O fenómeno
Durante décadas, os avanços tecnológicos e a globalização foram forças claramente deflacionistas na economia: os preços de computadores, periféricos e semicondutores caíram progressivamente com ganhos de eficiência e produção em escala. Mas uma mudança significativa tem vindo a ganhar corpo com o crescimento do investimento em inteligência artificial (IA).
O que mudou
O que está a ocorrer é, em essência, um choque de procura sobre componentes críticos. Projectos e centros de dados dedicados a IA exigem grandes quantidades de GPUs, CPUs, memória de alta largura de banda e infraestrutura de suporte.
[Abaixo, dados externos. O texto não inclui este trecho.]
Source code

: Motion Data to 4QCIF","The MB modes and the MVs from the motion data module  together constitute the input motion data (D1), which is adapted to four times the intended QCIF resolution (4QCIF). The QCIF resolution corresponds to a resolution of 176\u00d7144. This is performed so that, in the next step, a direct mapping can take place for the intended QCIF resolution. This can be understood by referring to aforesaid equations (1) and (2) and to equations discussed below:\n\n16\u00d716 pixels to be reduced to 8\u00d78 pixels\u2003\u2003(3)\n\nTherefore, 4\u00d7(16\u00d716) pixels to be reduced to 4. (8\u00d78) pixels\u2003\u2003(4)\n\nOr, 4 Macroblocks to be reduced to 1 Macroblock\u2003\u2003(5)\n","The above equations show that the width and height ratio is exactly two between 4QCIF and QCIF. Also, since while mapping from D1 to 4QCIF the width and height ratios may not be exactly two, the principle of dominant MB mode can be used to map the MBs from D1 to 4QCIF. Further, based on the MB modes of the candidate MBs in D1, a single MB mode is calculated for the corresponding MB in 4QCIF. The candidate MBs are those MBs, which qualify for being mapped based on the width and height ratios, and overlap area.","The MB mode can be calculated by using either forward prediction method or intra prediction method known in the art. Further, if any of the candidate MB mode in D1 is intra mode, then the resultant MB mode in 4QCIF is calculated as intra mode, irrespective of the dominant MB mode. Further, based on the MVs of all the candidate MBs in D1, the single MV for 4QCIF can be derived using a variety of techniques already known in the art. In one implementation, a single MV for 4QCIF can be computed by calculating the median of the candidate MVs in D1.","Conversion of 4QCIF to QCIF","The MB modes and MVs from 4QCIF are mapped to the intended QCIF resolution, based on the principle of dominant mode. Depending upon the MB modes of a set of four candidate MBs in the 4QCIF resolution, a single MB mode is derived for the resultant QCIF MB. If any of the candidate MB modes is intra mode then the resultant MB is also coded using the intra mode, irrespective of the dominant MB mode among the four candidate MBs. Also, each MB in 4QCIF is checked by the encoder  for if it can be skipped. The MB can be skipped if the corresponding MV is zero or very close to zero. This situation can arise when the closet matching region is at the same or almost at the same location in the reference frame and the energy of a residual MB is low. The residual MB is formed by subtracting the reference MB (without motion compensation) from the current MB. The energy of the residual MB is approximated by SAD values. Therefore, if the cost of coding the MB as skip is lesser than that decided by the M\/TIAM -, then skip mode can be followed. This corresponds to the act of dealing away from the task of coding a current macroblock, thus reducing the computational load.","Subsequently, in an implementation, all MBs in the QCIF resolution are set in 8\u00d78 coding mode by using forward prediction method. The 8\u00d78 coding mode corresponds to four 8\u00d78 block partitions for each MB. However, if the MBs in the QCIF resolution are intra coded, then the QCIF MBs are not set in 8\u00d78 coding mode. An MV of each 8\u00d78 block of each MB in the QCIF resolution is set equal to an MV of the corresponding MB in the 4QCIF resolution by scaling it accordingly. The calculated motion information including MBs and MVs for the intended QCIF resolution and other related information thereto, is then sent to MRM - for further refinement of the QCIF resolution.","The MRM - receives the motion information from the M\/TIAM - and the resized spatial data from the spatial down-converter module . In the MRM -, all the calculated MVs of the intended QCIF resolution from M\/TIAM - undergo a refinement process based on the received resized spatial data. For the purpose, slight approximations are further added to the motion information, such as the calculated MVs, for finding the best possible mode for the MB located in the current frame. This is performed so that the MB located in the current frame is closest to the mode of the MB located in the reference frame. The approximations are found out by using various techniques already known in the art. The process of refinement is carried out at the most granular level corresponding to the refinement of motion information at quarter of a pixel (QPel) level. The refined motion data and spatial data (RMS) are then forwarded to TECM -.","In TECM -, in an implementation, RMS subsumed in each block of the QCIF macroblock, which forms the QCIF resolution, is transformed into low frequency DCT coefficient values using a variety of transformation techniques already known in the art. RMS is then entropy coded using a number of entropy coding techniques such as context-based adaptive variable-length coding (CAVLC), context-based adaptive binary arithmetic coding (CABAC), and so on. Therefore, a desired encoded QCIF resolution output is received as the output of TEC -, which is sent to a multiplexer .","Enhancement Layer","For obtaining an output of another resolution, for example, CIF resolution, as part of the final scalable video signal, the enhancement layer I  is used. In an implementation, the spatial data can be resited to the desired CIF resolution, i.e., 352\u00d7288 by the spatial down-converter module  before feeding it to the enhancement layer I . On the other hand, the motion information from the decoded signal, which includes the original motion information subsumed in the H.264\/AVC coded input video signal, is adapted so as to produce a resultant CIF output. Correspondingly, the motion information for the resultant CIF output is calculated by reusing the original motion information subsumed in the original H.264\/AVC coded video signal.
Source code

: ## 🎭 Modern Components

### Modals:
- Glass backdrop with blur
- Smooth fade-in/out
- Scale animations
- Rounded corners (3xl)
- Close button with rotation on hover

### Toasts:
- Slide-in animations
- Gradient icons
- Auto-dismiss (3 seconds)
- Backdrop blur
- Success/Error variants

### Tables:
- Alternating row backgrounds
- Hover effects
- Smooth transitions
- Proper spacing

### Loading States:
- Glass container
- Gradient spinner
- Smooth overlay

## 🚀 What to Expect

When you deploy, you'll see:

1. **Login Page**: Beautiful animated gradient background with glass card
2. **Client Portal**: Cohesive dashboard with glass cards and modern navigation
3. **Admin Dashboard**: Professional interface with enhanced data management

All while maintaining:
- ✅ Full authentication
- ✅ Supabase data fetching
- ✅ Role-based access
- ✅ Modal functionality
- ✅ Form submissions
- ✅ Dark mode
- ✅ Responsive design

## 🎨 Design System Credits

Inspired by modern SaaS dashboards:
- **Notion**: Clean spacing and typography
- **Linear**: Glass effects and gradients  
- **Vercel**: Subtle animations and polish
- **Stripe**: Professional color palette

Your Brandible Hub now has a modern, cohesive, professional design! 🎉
A oferta desses componentes não tem acompanhado o ritmo de crescimento da procura, o que está a provocar uma subida de preços que contraria a tendência observada nas últimas décadas.
- Componentes em maior pressão: GPUs, CPUs, chips de memória HBM, servidores, sistemas de refrigeração, cabos e equipamentos de rede.
- Motivo: capacidade produtiva limitada frente a pedidos massivos para centros de dados.
- Consequência imediata: empresas que investem em infraestruturas de IA estão a aceitar custos mais elevados para garantir capacidade.
Dados históricos e recente viragem
Os números históricos sublinham a mudança de paradigma: entre 1990 e 2020 os preços de importação desses produtos caíram quase 80%, e entre 2006 e o final de 2020 registou-se uma queda de cerca de 33%. Contudo, desde o início de 2026 os preços desses equipamentos importados pelos Estados Unidos já subiram mais de 13%, sinalizando uma inversão da tendência deflacionista.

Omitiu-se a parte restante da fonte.